#### Texte étudié:
┌──
J'ai enfin lu la deuxième novella de P. Djèlí Clark. Et je me suis délecté, slurp !



Faut dire que l'ambiance uchronico-fantasyo-orientale a de la saveur. Mes neurones de l'imaginaire goutent ce mélange de saveurs d'histoire détournée, de contes des Mille et Une Nuits et de comics nappé de graines de polar. Dans ce monde, L Histoire a bifurqué quand un Égyptien a ouvert une brèche vers l'univers des djinns. Au début du 20ème siècle, l'Égypte a accepté leur collaboration, ce qui lui a permis un progrès technomagique impressionnant, suffisant pour renvoyer ces chers Européens de leur côté de la Méditerranée. Le progrès est également social, avec entre autres une laïcisation, en tout cas un desserrement de l'étau religieux sur les comportements et les mentalités.
└──
#### Données fournies:
┌──
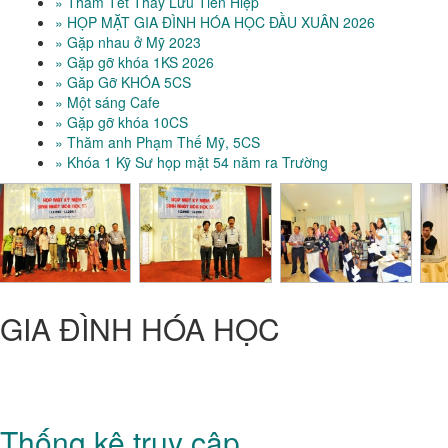
» Thăm Tết Thầy Lưu Tiến Hiệp
» HỌP MẶT GIA ĐÌNH HÓA HỌC ĐẦU XUÂN 2026
» Gặp nhau ở Mỹ 2023
» Gặp gỡ khóa 1KS 2026
» Găp Gỡ KHÓA 5CS
» Một sáng Cafe
» Gặp gỡ khóa 10CS
» Thăm anh Phạm Thế Mỹ, 5CS
» Khóa 1 Kỹ Sư họp mặt 54 năm ra Trường
GIA ĐÌNH HÓA HỌC
CỰU SINH VIÊN HÓA-HỌC
Trung Tâm Quốc Gia Kỹ Thuật Phú Thọ - Trường Đại Học Bách
Khoa TP HCM
Thống kê truy cập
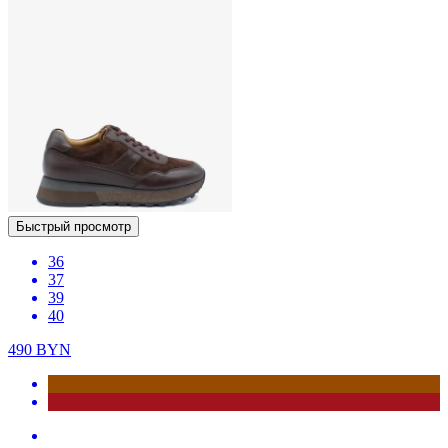
Быстрый просмотр
36
37
39
40
490
BYN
└──
#### Consignes:
A - Restituez le passage du texte étudié qui va de « J'ai enfin lu » jusqu'à « et les mentalités. » inclus.
B - Donnez le nombre de lignes des données qui contiennent la chaîne « Thăm », en respectant la casse, et rien d'autre que ce nombre.

#### Réponses par consigne:
A -
J'ai enfin lu la deuxième novella de P. Djèlí Clark. Et je me suis délecté, slurp !



Faut dire que l'ambiance uchronico-fantasyo-orientale a de la saveur. Mes neurones de l'imaginaire goutent ce mélange de saveurs d'histoire détournée, de contes des Mille et Une Nuits et de comics nappé de graines de polar. Dans ce monde, L Histoire a bifurqué quand un Égyptien a ouvert une brèche vers l'univers des djinns. Au début du 20ème siècle, l'Égypte a accepté leur collaboration, ce qui lui a permis un progrès technomagique impressionnant, suffisant pour renvoyer ces chers Européens de leur côté de la Méditerranée. Le progrès est également social, avec entre autres une laïcisation, en tout cas un desserrement de l'étau religieux sur les comportements et les mentalités.

B - 2